WHAT YOU HAVE TO DO: Reproduce every line of the material below word for word, in the same order.

(Records in a dataset)
--- BEGIN ---
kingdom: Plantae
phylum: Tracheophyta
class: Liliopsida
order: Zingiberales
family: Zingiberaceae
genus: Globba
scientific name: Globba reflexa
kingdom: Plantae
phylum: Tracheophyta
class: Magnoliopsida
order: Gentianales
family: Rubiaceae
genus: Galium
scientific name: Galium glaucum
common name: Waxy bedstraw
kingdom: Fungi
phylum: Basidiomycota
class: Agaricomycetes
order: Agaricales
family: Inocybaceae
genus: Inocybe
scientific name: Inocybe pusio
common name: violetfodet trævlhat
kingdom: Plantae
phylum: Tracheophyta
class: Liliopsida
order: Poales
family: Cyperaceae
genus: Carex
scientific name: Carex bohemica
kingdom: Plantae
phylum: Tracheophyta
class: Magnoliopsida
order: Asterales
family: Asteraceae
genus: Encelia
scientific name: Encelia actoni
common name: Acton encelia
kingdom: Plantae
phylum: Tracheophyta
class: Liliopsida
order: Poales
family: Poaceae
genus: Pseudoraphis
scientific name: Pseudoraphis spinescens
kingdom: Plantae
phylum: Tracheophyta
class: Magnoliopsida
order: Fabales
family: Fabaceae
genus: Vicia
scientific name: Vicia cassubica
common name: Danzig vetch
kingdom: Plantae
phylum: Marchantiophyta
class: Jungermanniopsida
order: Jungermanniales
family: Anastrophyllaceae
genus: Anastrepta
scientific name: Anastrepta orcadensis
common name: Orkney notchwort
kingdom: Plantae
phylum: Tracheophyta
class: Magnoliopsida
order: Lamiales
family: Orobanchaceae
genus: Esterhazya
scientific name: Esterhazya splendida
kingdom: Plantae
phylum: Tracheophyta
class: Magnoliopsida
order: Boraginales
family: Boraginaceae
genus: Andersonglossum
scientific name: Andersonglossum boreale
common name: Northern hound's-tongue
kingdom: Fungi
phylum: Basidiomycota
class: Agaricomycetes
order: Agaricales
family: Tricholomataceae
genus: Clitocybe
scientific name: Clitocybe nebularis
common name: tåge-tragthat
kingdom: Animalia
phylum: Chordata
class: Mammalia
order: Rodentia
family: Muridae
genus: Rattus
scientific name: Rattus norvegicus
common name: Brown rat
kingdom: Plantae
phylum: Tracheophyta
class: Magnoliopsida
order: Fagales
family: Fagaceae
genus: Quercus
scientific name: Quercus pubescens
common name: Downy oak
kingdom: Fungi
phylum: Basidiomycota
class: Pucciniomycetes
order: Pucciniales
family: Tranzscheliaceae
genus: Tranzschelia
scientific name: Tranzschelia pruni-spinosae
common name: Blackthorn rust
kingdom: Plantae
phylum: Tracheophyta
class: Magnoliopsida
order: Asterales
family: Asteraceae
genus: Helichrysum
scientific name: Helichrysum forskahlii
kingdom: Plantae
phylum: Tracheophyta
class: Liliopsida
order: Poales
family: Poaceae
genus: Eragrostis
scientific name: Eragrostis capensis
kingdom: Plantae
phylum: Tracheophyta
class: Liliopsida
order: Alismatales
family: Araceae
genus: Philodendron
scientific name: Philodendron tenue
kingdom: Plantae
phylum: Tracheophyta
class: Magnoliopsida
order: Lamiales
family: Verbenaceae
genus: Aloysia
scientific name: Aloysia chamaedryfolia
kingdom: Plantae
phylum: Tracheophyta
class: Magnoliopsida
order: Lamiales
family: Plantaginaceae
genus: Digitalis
--- END ---
ANSWER TO THE EXERCISE:
kingdom: Plantae
phylum: Tracheophyta
class: Liliopsida
order: Zingiberales
family: Zingiberaceae
genus: Globba
scientific name: Globba reflexa
kingdom: Plantae
phylum: Tracheophyta
class: Magnoliopsida
order: Gentianales
family: Rubiaceae
genus: Galium
scientific name: Galium glaucum
common name: Waxy bedstraw
kingdom: Fungi
phylum: Basidiomycota
class: Agaricomycetes
order: Agaricales
family: Inocybaceae
genus: Inocybe
scientific name: Inocybe pusio
common name: violetfodet trævlhat
kingdom: Plantae
phylum: Tracheophyta
class: Liliopsida
order: Poales
family: Cyperaceae
genus: Carex
scientific name: Carex bohemica
kingdom: Plantae
phylum: Tracheophyta
class: Magnoliopsida
order: Asterales
family: Asteraceae
genus: Encelia
scientific name: Encelia actoni
common name: Acton encelia
kingdom: Plantae
phylum: Tracheophyta
class: Liliopsida
order: Poales
family: Poaceae
genus: Pseudoraphis
scientific name: Pseudoraphis spinescens
kingdom: Plantae
phylum: Tracheophyta
class: Magnoliopsida
order: Fabales
family: Fabaceae
genus: Vicia
scientific name: Vicia cassubica
common name: Danzig vetch
kingdom: Plantae
phylum: Marchantiophyta
class: Jungermanniopsida
order: Jungermanniales
family: Anastrophyllaceae
genus: Anastrepta
scientific name: Anastrepta orcadensis
common name: Orkney notchwort
kingdom: Plantae
phylum: Tracheophyta
class: Magnoliopsida
order: Lamiales
family: Orobanchaceae
genus: Esterhazya
scientific name: Esterhazya splendida
kingdom: Plantae
phylum: Tracheophyta
class: Magnoliopsida
order: Boraginales
family: Boraginaceae
genus: Andersonglossum
scientific name: Andersonglossum boreale
common name: Northern hound's-tongue
kingdom: Fungi
phylum: Basidiomycota
class: Agaricomycetes
order: Agaricales
family: Tricholomataceae
genus: Clitocybe
scientific name: Clitocybe nebularis
common name: tåge-tragthat
kingdom: Animalia
phylum: Chordata
class: Mammalia
order: Rodentia
family: Muridae
genus: Rattus
scientific name: Rattus norvegicus
common name: Brown rat
kingdom: Plantae
phylum: Tracheophyta
class: Magnoliopsida
order: Fagales
family: Fagaceae
genus: Quercus
scientific name: Quercus pubescens
common name: Downy oak
kingdom: Fungi
phylum: Basidiomycota
class: Pucciniomycetes
order: Pucciniales
family: Tranzscheliaceae
genus: Tranzschelia
scientific name: Tranzschelia pruni-spinosae
common name: Blackthorn rust
kingdom: Plantae
phylum: Tracheophyta
class: Magnoliopsida
order: Asterales
family: Asteraceae
genus: Helichrysum
scientific name: Helichrysum forskahlii
kingdom: Plantae
phylum: Tracheophyta
class: Liliopsida
order: Poales
family: Poaceae
genus: Eragrostis
scientific name: Eragrostis capensis
kingdom: Plantae
phylum: Tracheophyta
class: Liliopsida
order: Alismatales
family: Araceae
genus: Philodendron
scientific name: Philodendron tenue
kingdom: Plantae
phylum: Tracheophyta
class: Magnoliopsida
order: Lamiales
family: Verbenaceae
genus: Aloysia
scientific name: Aloysia chamaedryfolia
kingdom: Plantae
phylum: Tracheophyta
class: Magnoliopsida
order: Lamiales
family: Plantaginaceae
genus: Digitalis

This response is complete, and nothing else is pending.